China: Secretive arms exports stoking conflict
China: Secretive arms exports stoking conflict and repression
China is fast emerging as one of the world’s biggest, most secretive and irresponsible arms exporters, according to a new report issued today by Amnesty International.
The report shows how Chinese weapons have helped sustain brutal conflicts, criminal violence and other grave human rights violations in countries such as Sudan, Nepal, Myanmar and South Africa. It also reveals the possible involvement of Western companies in the manufacture of some of these weapons.
“China describes its approach to arms export licensing as `cautious and responsible`, yet the reality couldn‘t be further from the truth. China is the only major arms exporting power that has not signed up to any multilateral agreements with criteria to prevent arms exports likely to be used for serious human rights violations,” said Helen Hughes, Amnesty International’s arms control researcher.
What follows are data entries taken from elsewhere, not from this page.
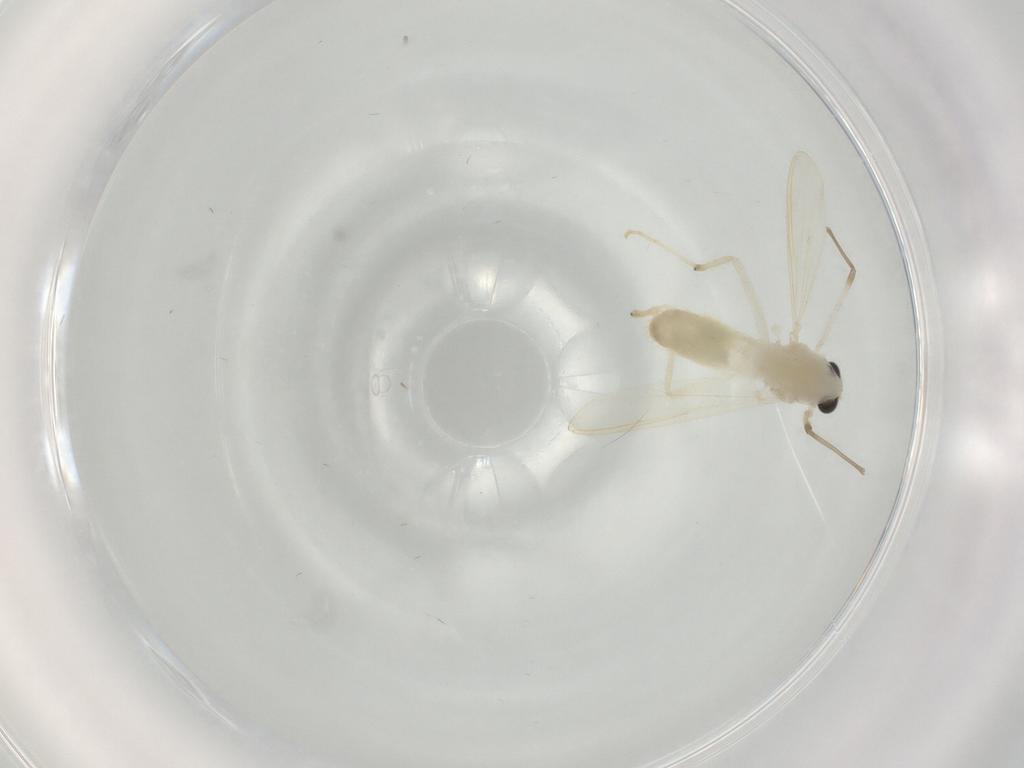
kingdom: Animalia
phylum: Arthropoda
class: Insecta
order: Diptera
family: Chironomidae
China’s arms exports, estimated to be in excess of US$1 billion a year, often involve the exchange of weapons for raw materials to fuel the country’s rapid economic growth. But it is a trade shrouded in secrecy; Beijing does not publish any information about arms transfers abroad and hasn’t submitted any data to the UN Register on Conventional Arms in the last eight years.
Amnesty Internationals report, China: Sustaining conflict and human rights abuses, includes several examples of irresponsible Chinese arms exports.
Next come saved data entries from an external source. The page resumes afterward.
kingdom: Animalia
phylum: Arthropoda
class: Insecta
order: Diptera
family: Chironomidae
The report’s main findings include:
• More than 200 Chinese military trucks -- normally fitted with US Cummins diesel engines -- shipped to Sudan in August 2005, despite a US arms embargo on both countries and the involvement of similar vehicles in the killing and abduction of civilians in Darfur;
• Regular Chinese military shipments to Myanmar, including the supply in August 2005 of 400 military trucks to the Burmese army despite its involvement in the torture, killing and forced eviction of hundreds of thousands of civilians;
• Chinese military exports to Nepal in 2005 and early 2006, including a deal to supply nearly 25 thousand Chinese-made rifles and 18,000 grenades to Nepalese security forces, at the time involved in the brutal repression of thousands of civilian demonstrators;
• An increasingly illicit trade in Chinese-made Norinco pistols in Australia, Malaysia, Thailand and particularly South Africa, where they are commonly used for robbery, rape and other crimes.
“As a major arms exporter and a permanent member of the UN Security Council, it is high time that the Chinese authorities live up to their obligations under international law. They must introduce effective laws and regulations banning all arms transfers that could be used for serious human rights violations or breaches in international humanitarian law,” said Helen Hughes
Amnesty International is also calling on China to report annually and publicly on all arms export licences and deliveries and to support a tough, comprehensive and enforceable international Arms Trade Treaty.
As long as China continues to allow arms supplies to the perpetrators of gross human rights violations, the international community must redouble its regulation of joint ventures involving military and dual-use technology in China and must strengthen the application of arms embargoes on China such as those imposed by the European Union and the USA.